_What to work on_
Lay out the lines in the entries below, from the one containing "Find the complete" through the one containing "(Text classification)", inclusive, as a JSON list with one string per line and blank lines omitted.

_Supplied records_
#####

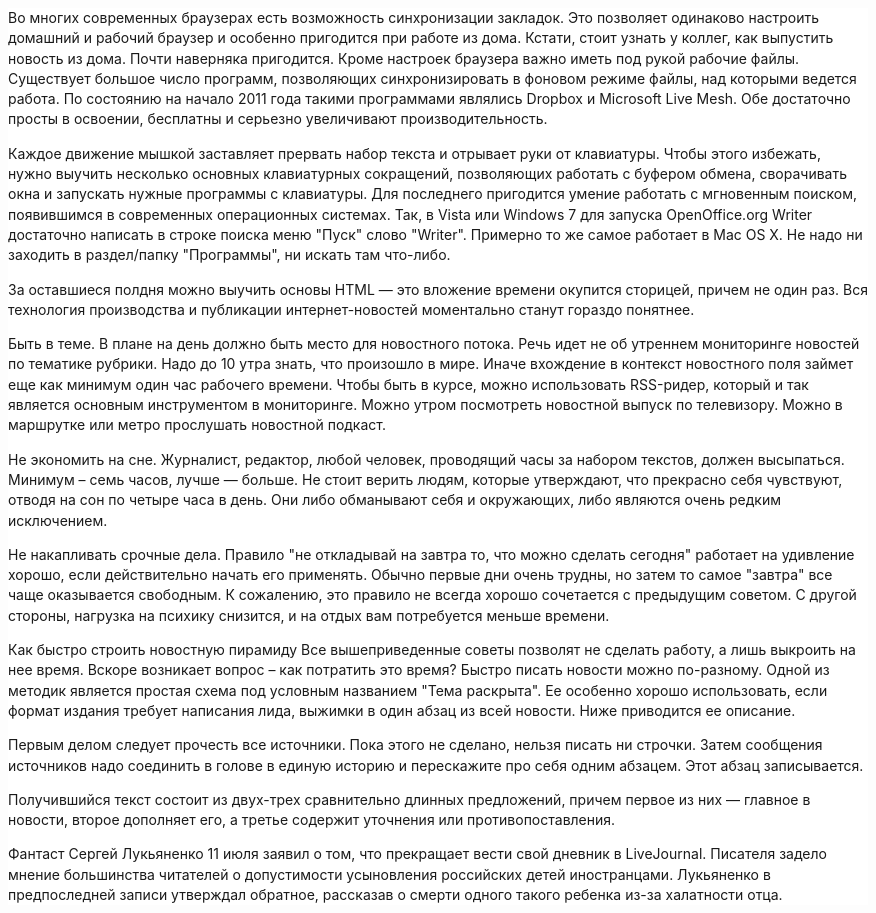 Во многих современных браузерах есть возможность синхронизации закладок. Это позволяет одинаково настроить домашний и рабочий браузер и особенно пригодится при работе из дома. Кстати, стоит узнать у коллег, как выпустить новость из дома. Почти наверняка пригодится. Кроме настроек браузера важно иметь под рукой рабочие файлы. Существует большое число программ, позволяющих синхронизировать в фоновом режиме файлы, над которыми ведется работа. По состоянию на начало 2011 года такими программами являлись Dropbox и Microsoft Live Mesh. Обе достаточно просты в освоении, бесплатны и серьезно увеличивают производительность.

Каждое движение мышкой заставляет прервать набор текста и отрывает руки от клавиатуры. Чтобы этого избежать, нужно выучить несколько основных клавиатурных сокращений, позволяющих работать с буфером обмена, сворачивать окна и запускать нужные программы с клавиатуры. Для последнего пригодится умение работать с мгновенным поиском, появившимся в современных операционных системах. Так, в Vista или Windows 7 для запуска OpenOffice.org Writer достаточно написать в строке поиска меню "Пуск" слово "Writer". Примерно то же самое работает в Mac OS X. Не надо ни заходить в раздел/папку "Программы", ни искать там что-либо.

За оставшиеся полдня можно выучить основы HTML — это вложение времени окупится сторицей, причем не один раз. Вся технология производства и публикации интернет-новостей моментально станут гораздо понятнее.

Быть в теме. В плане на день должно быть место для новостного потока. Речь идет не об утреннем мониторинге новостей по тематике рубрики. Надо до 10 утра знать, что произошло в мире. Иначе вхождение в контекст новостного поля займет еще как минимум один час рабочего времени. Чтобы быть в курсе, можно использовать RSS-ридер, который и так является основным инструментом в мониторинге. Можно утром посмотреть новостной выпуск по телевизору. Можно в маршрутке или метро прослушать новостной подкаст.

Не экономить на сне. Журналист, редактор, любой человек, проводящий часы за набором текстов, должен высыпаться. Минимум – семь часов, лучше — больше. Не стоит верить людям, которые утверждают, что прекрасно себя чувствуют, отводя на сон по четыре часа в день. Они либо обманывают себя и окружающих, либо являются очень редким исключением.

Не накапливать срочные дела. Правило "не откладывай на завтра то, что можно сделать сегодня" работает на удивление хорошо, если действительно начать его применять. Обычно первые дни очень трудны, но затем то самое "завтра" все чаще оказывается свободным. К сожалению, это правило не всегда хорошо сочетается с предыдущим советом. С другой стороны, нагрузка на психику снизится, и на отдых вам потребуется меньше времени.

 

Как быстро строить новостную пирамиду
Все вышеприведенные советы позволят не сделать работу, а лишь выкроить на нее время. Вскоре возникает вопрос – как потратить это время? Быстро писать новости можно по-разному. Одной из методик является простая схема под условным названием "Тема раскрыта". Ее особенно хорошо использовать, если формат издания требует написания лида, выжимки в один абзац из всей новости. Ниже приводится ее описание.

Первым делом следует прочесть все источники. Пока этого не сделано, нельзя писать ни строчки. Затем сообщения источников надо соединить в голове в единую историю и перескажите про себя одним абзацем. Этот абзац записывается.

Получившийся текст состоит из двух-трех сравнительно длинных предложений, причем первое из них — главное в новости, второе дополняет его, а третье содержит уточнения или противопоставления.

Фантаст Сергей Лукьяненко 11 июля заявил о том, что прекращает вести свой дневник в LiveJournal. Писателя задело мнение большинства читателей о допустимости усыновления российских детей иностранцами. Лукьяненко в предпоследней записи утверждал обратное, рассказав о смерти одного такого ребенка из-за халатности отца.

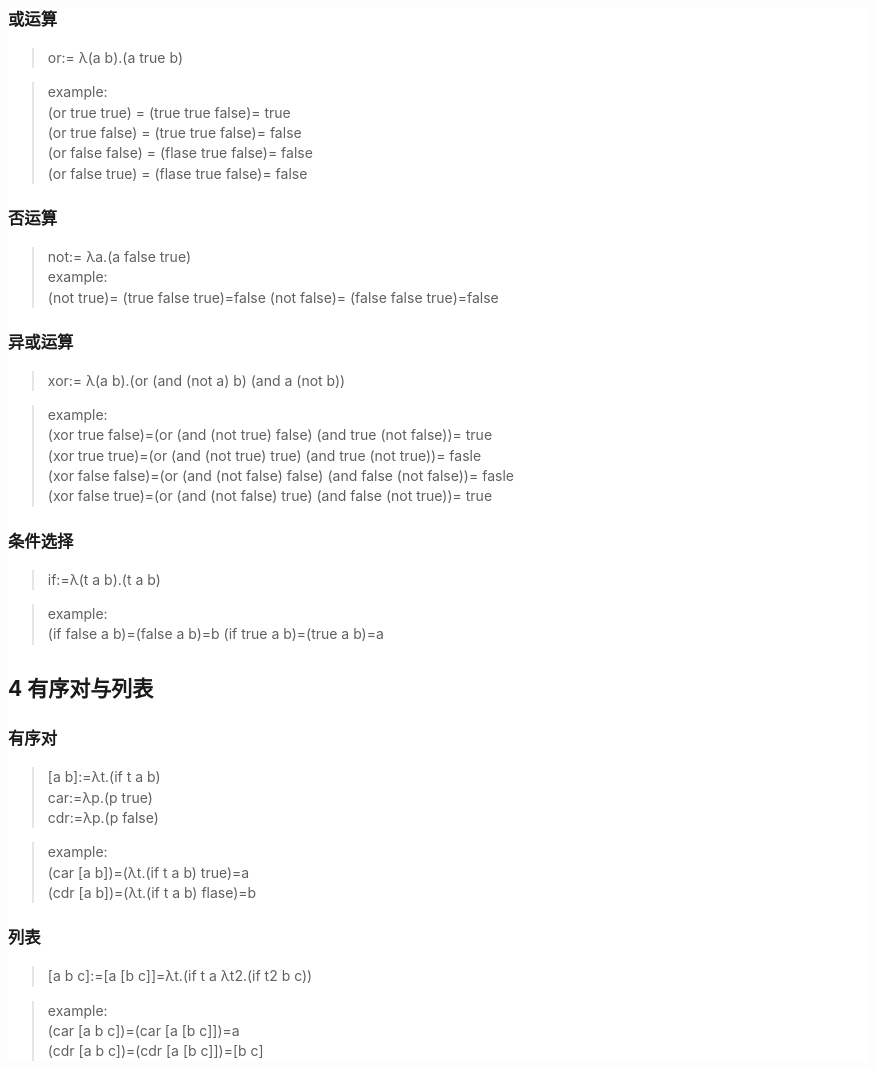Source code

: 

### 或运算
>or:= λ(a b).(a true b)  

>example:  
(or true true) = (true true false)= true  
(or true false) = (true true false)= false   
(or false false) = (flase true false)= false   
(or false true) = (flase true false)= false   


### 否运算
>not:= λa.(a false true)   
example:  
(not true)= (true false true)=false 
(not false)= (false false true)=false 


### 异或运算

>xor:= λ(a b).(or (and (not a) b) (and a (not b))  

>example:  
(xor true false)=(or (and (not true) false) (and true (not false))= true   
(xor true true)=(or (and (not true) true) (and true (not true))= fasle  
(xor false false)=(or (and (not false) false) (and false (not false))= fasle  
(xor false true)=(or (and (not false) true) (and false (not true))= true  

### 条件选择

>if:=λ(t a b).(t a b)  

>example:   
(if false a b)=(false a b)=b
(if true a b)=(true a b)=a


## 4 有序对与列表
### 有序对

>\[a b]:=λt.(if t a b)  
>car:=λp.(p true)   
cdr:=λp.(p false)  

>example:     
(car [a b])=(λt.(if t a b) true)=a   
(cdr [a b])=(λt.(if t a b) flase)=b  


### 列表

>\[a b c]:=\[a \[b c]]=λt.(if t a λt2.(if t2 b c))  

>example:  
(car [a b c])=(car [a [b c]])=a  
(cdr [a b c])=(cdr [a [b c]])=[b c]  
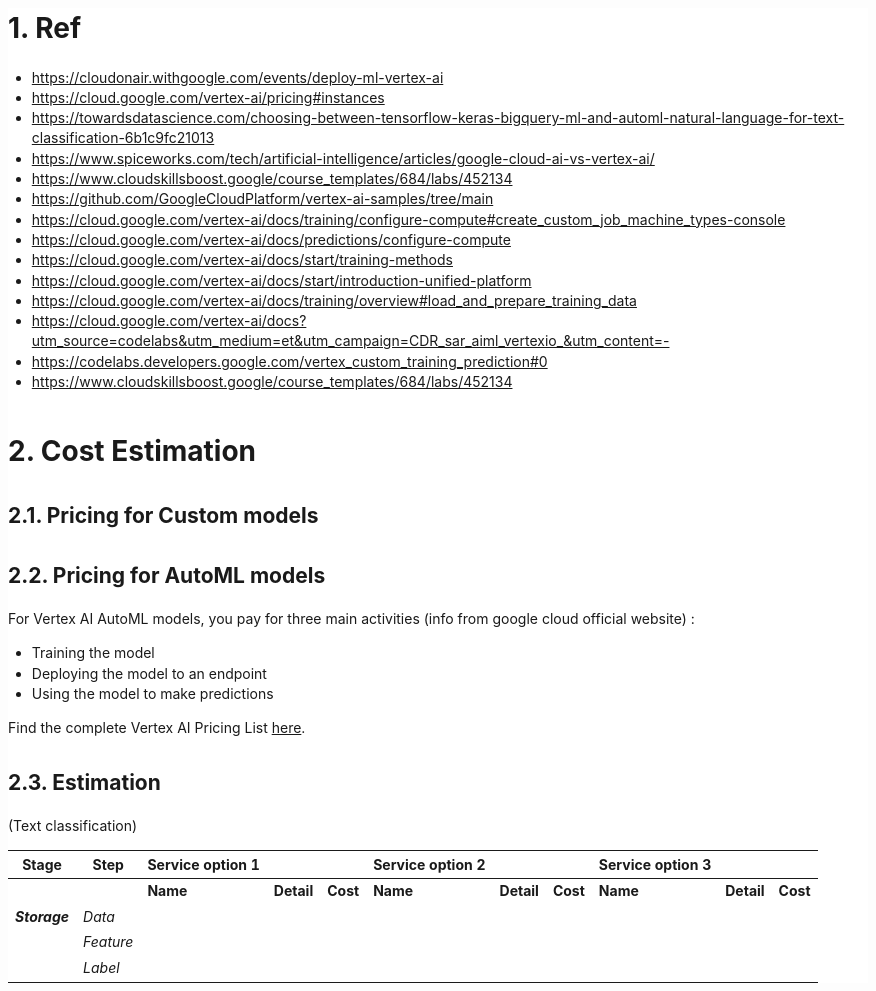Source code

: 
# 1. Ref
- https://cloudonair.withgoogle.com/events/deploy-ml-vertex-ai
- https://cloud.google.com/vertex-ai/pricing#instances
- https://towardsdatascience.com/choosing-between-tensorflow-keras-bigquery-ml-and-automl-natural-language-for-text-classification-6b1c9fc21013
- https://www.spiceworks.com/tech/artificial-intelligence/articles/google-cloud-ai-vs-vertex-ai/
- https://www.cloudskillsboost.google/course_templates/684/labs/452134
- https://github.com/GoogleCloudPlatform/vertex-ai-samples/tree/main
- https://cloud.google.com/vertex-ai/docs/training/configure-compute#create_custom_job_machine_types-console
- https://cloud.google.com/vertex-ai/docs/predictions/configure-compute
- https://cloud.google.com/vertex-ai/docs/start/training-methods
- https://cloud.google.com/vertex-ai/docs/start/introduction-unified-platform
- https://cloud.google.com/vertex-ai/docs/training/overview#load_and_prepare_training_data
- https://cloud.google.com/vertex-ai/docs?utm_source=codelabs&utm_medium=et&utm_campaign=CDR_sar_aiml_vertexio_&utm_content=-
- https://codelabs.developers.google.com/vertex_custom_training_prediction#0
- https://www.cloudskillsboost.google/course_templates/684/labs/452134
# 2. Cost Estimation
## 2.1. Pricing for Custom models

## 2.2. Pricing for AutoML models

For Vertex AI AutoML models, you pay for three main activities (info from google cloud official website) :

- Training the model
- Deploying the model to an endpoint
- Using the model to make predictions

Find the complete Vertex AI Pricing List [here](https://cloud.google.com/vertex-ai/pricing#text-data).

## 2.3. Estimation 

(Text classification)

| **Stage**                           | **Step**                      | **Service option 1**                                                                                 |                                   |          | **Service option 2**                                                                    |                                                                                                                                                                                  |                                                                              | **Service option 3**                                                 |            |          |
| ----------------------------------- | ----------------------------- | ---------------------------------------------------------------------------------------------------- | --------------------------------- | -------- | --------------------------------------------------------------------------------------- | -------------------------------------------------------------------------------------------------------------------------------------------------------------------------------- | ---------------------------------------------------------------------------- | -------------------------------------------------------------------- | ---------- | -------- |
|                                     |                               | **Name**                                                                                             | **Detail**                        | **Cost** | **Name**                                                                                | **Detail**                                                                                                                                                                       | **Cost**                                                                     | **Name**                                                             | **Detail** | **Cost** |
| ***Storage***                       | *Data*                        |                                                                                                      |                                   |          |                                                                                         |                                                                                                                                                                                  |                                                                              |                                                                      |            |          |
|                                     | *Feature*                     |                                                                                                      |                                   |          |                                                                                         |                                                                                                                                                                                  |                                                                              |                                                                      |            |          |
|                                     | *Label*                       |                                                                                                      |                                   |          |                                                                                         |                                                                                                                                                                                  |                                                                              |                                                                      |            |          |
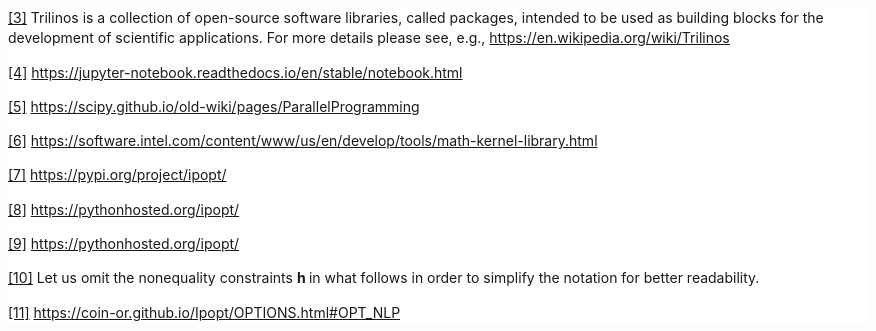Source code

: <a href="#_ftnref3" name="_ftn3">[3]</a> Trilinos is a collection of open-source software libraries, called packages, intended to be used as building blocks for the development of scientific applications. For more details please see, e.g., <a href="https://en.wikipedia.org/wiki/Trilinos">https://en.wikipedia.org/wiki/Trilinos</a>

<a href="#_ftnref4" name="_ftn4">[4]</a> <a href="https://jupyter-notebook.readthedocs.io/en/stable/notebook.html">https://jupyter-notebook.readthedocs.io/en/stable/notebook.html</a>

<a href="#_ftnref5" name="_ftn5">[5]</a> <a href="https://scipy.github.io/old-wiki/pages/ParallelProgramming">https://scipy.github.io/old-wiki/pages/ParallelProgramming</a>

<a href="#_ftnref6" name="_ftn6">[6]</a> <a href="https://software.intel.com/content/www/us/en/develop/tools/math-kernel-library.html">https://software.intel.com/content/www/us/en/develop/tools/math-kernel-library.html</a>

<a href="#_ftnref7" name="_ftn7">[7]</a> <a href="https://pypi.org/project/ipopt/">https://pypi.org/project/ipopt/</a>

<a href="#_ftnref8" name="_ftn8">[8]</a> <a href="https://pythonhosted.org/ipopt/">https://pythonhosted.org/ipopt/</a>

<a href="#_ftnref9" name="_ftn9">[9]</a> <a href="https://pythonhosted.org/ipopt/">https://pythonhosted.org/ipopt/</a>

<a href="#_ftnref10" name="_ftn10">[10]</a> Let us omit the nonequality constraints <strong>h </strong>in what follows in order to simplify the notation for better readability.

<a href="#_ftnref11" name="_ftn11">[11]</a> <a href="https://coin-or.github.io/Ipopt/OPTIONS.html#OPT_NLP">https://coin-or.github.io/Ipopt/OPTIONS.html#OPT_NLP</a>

#####

_Output_
[
  "Find the complete Vertex AI Pricing List [here](https://cloud.google.com/vertex-ai/pricing#text-data).",
  "## 2.3. Estimation ",
  "(Text classification)"
]